This invention relates to integrated circuits, and more particularly, to ways in which to improve circuit performance by compensating for the effects of metal-oxide-semiconductor (MOS) transistor threshold voltage drift and temperature changes.
Integrated circuits based on complementary metal-oxide-semiconductor (CMOS) transistor technology are widely used in modern electronic systems. The proper performance of CMOS integrated circuits is often critically dependent on the stable operation of its MOS transistors. Even relatively small changes in transistor performance can have a strong impact on the operation of sensitive circuitry on a high-performance CMOS chip.
The operation of a transistor can be significantly affected by variations in temperature and changes in the transistor's threshold voltage due to aging. If a transistor's threshold voltage increases even slightly, the transistor's ability to drive current may be reduced sufficiently that a sensitive digital logic circuit in which the transistor is operating will slow down substantially or no longer function properly and the gain of certain sensitive analog circuits may be degraded. This can disrupt the proper functioning of the entire integrated circuit.
CMOS integrated circuits contain p-channel (PMOS) and n-channel (NMOS) transistors.
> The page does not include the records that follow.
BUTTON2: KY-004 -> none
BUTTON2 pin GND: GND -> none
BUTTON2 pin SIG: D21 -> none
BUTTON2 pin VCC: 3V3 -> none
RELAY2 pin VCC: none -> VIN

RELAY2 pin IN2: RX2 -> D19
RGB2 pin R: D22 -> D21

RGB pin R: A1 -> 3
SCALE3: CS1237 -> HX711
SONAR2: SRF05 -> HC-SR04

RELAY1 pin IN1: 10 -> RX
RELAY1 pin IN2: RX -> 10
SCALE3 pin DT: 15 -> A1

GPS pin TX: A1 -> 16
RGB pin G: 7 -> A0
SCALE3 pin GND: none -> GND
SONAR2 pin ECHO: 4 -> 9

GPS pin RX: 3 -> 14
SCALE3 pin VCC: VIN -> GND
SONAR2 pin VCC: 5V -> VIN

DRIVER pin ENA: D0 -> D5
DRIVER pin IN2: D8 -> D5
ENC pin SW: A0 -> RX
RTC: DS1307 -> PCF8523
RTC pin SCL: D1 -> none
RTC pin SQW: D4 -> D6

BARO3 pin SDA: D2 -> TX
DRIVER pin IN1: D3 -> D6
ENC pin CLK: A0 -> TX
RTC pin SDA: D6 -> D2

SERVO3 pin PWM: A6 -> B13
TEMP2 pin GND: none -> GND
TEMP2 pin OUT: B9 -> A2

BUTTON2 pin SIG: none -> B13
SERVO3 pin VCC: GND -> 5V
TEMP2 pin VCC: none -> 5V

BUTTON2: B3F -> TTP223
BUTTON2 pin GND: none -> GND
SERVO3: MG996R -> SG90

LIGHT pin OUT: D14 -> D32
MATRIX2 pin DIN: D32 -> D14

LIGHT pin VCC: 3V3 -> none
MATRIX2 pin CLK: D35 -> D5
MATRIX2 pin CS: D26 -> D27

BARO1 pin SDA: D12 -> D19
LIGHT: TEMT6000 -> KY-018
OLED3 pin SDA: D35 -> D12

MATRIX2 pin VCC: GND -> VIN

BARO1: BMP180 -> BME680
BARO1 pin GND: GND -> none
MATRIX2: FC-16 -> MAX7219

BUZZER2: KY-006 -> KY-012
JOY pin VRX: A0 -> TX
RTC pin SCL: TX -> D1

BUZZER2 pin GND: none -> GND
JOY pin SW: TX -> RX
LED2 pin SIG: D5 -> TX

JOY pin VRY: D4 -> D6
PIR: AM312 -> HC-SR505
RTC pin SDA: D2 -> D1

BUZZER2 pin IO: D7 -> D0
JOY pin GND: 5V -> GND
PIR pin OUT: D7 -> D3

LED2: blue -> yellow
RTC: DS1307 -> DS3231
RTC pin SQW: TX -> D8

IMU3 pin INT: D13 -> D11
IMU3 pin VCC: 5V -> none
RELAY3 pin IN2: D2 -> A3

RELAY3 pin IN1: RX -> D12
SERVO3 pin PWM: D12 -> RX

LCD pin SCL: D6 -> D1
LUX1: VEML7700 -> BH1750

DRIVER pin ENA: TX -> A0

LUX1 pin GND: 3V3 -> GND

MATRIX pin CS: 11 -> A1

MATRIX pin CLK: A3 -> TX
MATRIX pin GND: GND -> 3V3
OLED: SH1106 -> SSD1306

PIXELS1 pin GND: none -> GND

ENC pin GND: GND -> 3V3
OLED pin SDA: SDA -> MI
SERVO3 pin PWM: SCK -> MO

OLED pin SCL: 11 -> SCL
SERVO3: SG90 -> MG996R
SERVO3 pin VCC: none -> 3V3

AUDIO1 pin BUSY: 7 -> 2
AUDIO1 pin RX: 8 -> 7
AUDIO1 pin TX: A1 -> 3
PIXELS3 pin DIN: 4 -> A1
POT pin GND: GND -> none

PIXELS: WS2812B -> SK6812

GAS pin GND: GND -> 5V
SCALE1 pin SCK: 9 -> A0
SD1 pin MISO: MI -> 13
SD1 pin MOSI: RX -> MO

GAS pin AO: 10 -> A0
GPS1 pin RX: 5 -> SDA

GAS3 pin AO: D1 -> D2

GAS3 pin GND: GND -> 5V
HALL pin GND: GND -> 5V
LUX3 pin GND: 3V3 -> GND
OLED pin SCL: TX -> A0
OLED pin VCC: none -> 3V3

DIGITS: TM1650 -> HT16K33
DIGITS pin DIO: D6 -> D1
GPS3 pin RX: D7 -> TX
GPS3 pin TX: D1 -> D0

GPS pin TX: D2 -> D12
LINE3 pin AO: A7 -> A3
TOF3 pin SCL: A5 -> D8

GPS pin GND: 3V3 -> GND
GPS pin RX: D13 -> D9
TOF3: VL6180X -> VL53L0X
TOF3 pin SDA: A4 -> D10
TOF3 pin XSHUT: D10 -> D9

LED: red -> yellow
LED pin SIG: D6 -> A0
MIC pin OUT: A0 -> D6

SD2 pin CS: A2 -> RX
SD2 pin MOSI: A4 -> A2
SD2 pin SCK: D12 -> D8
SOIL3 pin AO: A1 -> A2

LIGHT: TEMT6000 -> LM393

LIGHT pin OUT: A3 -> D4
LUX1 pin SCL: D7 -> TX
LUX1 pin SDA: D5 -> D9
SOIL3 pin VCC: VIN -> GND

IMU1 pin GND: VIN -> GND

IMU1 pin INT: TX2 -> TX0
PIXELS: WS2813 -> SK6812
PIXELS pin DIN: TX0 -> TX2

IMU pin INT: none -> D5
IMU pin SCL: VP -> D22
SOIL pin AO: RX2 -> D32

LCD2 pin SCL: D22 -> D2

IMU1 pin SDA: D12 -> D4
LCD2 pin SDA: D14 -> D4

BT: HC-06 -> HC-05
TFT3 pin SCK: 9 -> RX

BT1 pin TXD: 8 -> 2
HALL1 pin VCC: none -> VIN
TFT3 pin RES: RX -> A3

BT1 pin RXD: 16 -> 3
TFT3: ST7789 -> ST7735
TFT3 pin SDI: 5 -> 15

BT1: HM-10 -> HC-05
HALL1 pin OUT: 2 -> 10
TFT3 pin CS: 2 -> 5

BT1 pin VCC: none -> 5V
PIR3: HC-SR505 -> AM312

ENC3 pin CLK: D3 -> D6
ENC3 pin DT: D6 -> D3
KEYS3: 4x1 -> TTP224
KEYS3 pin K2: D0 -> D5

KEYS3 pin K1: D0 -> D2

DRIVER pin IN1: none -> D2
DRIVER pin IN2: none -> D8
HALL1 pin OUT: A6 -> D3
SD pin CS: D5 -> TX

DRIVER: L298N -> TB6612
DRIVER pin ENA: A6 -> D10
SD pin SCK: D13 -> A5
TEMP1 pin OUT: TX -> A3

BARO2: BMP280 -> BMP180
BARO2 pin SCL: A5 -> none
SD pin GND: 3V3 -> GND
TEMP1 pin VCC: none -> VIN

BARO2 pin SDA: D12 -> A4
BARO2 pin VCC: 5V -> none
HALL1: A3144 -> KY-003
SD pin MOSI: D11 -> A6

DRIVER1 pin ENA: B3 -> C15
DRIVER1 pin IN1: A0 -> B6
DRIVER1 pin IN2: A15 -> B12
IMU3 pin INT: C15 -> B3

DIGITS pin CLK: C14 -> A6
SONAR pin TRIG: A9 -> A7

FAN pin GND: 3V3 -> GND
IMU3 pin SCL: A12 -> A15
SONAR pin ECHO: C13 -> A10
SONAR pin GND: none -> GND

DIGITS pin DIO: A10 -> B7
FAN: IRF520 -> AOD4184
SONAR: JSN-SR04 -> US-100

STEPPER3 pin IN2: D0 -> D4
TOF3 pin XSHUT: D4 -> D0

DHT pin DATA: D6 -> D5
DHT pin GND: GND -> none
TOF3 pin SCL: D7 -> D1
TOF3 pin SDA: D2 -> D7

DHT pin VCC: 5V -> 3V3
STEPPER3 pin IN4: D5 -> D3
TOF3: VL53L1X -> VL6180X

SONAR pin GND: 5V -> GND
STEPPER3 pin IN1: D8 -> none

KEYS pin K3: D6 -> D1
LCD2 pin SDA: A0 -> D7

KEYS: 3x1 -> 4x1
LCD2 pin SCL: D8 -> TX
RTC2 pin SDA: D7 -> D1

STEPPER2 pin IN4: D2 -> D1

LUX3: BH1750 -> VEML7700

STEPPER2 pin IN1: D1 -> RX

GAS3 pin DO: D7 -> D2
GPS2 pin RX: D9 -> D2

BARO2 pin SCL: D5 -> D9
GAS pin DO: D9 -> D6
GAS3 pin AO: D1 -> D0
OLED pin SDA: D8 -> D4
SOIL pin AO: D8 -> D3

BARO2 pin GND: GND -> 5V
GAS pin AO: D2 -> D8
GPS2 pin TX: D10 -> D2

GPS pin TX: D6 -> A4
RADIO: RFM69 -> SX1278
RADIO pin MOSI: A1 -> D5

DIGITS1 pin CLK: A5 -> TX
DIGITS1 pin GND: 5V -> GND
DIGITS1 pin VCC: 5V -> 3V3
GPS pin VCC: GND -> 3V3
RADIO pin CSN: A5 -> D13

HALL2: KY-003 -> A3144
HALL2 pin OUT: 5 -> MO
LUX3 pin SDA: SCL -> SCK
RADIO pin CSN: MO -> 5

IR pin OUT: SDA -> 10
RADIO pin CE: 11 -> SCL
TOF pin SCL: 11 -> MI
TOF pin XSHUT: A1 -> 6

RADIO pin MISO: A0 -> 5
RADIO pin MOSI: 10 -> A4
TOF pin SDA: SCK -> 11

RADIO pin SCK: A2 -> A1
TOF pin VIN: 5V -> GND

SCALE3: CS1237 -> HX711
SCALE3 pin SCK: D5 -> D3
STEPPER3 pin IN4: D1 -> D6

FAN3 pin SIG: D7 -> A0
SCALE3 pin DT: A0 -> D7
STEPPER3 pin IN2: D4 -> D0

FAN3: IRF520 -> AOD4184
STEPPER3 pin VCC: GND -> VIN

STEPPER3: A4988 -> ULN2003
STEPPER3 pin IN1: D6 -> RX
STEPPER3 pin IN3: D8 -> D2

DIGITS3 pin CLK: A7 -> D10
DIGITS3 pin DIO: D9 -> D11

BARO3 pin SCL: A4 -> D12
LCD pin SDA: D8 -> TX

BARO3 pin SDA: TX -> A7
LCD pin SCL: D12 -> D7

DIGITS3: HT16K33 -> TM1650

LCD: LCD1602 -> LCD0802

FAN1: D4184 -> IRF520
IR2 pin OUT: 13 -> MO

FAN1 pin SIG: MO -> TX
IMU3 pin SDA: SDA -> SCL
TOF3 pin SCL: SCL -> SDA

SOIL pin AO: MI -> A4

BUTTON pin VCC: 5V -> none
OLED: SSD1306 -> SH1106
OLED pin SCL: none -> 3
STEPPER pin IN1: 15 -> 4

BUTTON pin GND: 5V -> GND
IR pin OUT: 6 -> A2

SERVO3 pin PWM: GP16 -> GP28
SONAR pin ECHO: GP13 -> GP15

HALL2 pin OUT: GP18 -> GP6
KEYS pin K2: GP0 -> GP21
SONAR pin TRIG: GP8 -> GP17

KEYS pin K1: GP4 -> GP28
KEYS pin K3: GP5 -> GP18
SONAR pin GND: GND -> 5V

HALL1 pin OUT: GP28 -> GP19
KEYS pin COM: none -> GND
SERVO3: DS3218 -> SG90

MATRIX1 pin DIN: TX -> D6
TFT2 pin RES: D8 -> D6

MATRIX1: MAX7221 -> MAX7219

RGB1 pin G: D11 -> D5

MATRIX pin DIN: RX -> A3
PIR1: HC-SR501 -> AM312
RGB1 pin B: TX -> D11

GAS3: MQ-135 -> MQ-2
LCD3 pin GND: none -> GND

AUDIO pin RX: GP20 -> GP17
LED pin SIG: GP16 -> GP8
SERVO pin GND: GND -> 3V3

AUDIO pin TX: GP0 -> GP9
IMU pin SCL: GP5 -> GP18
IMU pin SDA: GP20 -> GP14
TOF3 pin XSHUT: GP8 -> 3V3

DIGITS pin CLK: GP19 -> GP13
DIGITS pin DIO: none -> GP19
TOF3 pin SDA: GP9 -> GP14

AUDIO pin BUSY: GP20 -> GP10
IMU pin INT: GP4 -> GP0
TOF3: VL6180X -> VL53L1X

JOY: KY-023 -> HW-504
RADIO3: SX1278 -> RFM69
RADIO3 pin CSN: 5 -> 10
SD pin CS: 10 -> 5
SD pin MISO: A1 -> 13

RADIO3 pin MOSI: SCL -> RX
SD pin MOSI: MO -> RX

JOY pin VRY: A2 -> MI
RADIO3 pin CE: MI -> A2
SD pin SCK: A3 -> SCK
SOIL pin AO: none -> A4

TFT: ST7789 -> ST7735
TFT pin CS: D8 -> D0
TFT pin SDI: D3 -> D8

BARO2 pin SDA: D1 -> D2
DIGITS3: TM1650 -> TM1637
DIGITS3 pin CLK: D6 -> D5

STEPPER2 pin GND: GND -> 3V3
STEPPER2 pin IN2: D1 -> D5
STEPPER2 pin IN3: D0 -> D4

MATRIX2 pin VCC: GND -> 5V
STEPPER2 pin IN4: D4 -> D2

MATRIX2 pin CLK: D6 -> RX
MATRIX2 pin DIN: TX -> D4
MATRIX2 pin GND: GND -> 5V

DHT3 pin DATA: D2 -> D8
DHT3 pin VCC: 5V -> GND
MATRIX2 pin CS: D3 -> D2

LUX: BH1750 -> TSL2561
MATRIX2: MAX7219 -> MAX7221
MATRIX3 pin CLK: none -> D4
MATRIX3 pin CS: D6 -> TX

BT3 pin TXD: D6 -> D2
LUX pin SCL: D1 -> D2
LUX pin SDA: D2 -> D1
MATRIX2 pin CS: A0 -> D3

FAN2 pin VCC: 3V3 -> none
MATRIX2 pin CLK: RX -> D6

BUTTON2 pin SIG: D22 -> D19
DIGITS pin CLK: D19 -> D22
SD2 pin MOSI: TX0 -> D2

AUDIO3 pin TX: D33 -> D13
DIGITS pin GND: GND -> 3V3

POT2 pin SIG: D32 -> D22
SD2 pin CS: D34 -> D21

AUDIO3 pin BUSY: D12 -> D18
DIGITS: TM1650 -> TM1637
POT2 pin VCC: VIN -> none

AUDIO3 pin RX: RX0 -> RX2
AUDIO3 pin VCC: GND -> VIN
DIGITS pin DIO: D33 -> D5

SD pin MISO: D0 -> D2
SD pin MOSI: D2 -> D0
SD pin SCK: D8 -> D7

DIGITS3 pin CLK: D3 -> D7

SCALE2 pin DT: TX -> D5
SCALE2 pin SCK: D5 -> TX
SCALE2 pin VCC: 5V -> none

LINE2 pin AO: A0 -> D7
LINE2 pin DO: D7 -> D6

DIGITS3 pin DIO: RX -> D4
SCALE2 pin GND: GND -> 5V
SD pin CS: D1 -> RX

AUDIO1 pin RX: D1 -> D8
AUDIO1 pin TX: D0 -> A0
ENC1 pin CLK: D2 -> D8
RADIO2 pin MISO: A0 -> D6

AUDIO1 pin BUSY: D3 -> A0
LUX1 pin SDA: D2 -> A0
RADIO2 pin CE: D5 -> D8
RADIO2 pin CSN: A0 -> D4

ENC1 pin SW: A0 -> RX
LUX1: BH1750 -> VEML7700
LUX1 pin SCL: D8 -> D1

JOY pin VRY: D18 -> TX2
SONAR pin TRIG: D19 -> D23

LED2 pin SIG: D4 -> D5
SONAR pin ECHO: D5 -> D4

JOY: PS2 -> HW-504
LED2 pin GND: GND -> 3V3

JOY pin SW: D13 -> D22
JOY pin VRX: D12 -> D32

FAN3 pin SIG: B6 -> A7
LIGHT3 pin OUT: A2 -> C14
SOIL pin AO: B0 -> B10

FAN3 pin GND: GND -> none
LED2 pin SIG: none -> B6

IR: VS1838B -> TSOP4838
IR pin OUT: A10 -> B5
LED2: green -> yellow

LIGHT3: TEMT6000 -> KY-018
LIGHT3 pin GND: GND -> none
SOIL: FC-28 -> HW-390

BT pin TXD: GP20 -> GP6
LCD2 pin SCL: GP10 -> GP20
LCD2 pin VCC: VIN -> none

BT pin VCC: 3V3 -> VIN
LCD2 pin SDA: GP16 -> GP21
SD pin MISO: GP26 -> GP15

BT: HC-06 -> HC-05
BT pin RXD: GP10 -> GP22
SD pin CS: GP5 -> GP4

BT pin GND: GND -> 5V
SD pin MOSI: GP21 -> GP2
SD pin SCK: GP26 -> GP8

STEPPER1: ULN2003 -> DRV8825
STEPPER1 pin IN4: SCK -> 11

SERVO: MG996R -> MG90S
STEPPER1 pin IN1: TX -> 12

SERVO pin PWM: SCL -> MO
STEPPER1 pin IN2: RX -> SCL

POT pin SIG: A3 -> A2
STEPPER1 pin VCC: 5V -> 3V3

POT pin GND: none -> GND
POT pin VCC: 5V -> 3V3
The threshold voltage of a PMOS transistor can change over time due to negative bias temperature instability (NBTI). Negative bias temperature instability arises when MOS devices are exposed to low gate bias voltages under elevated operating temperatures. Threshold voltage increases due to NBTI may be significant—i.e., on the order of tens of millivolts over the lifetime of a circuit. The threshold voltages in NMOS transistors may also increase over time due to the accumulation of gate-oxide charge from hot carrier effects.
It is an object of the present invention to provide ways in which to overcome variations in transistor performance due to changes in operating temperature and shifts in threshold voltages.